One disadvantage of studying these events in adenomas is the scarcity of material available, which limits the number of parallel analyses that can be performed on a single sample. For this reason, we have chosen not to explore Wnt/Ca2+ signalling outcomes in this cohort until we can identify unambiguous markers of a response. Studies in more tractable systems have shown that Wnt5a and Wnt11 action leads to a loss of cell adhesion, stimulates PKC and CamKII, and antagonises the β-catenin pathway (Torres et al, 1996). Ca2+-dependent PKC isoforms are present in colorectal adenomas, but are less abundant in proliferating areas (Kahl-Rainer et al, 1996), so it is unlikely that a simple relationship exists between Wnt/Ca2+ signalling through PKC and proliferation of adenoma cells.

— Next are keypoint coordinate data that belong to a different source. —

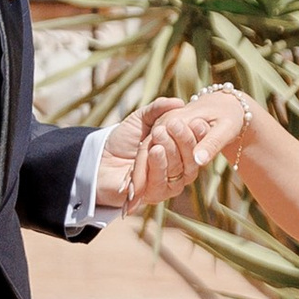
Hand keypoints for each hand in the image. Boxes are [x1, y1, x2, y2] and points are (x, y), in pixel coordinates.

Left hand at [98, 99, 237, 208]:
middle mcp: (179, 170)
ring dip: (169, 150)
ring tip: (160, 133)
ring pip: (177, 170)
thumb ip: (158, 109)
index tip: (197, 120)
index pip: (197, 145)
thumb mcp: (141, 119)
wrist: (100, 160)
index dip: (198, 134)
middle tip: (175, 123)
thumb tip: (178, 102)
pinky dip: (158, 165)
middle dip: (183, 140)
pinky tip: (155, 150)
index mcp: (181, 152)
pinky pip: (161, 182)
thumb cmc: (123, 139)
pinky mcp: (154, 195)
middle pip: (190, 159)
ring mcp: (169, 185)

Studies with purified Wnt5a indicated that calcium release is not a universal outcome of signalling, but demonstrated receptor-dependent antagonism of β-catenin's transcriptional activity in the presence of the ROR2 co-receptor (Mikels and Nusse, 2006) emphasising the impact of the receptor context on signalling outcomes. We investigated the expression of ROR2 in our tumours but found no consistent pattern of expression, with as many cases showing downregulation as increased expression (data not shown). Since unregulated β-catenin-dependent transcription is a hallmark of colorectal tumours, β-catenin antagonism must be incomplete.

In cultured cells, stabilisation of β-catenin using lithium treatment led to NKD1 expression but failed to influence Wnt/Ca2+ receptors, while Wnt growth factor treatment induced FZD3 transcripts to the degree seen in adenomas. In early tumorigenesis, Wnt signalling is enhanced relative to normal epithelium as a result of antagonist suppression, and this is likely to be the origin of the elevated FZDs3 and 6 expression we identified in adenomas.

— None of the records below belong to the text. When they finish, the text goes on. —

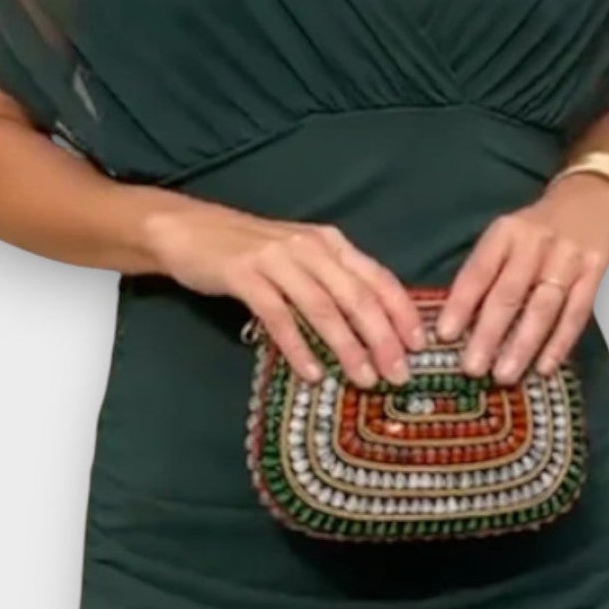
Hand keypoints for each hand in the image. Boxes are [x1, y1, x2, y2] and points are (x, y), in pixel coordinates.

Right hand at [146, 198, 425, 386]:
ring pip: (322, 307)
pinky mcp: (244, 275)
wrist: (188, 229)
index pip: (377, 277)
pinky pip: (278, 316)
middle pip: (356, 295)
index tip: (420, 345)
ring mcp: (276, 260)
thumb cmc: (250, 251)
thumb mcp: (300, 257)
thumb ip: (332, 281)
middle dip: (383, 337)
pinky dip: (298, 347)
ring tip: (364, 379)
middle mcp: (310, 247)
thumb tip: (373, 325)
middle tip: (399, 374)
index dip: (402, 312)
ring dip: (347, 346)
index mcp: (330, 243)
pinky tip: (312, 374)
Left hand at [434, 173, 608, 384]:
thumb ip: (487, 269)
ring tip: (504, 374)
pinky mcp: (595, 272)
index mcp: (505, 233)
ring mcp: (567, 259)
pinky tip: (544, 366)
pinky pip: (576, 313)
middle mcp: (535, 244)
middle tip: (472, 368)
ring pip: (542, 308)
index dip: (461, 304)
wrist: (594, 195)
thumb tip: (458, 320)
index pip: (478, 272)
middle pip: (509, 294)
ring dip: (522, 345)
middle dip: (488, 335)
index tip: (445, 335)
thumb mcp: (507, 233)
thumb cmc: (540, 225)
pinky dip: (560, 343)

In normal cells, NDK1 and FZD3/6 are expressed transiently to repress further β-catenin stabilisation providing a negative feedback to Wnt stimulation. In tumour cells lacking APC function, this homoeostatic loop fails to complete, leading to sustained expression and establishment of alternative Wnt-response pathways. The epigenetic suppression of secreted Wnt antagonists seen in adenomas (Caldwell et al, 2006) and the sensitivity of tumour cells to Wnt restriction (DeAlmeida et al, 2007) indicate an enduring requirement for Wnt ligand signals, which will lead to responses in the pathways induced. This may have a number of consequences, such as stimulation of MAP kinase signalling by mobilising EGF ligands (Kim and Choi, 2007; Schlange et al, 2007).

The high levels of β-catenin-independent Wnt-response pathway components we have shown distinguish early tumour cells from normal tissue. These early tumours are potentially unstable and susceptible to regression. If β-catenin-independent Wnt signalling is shown to contribute to progression, blockade of these events may provide a novel approach to preventing cancer development.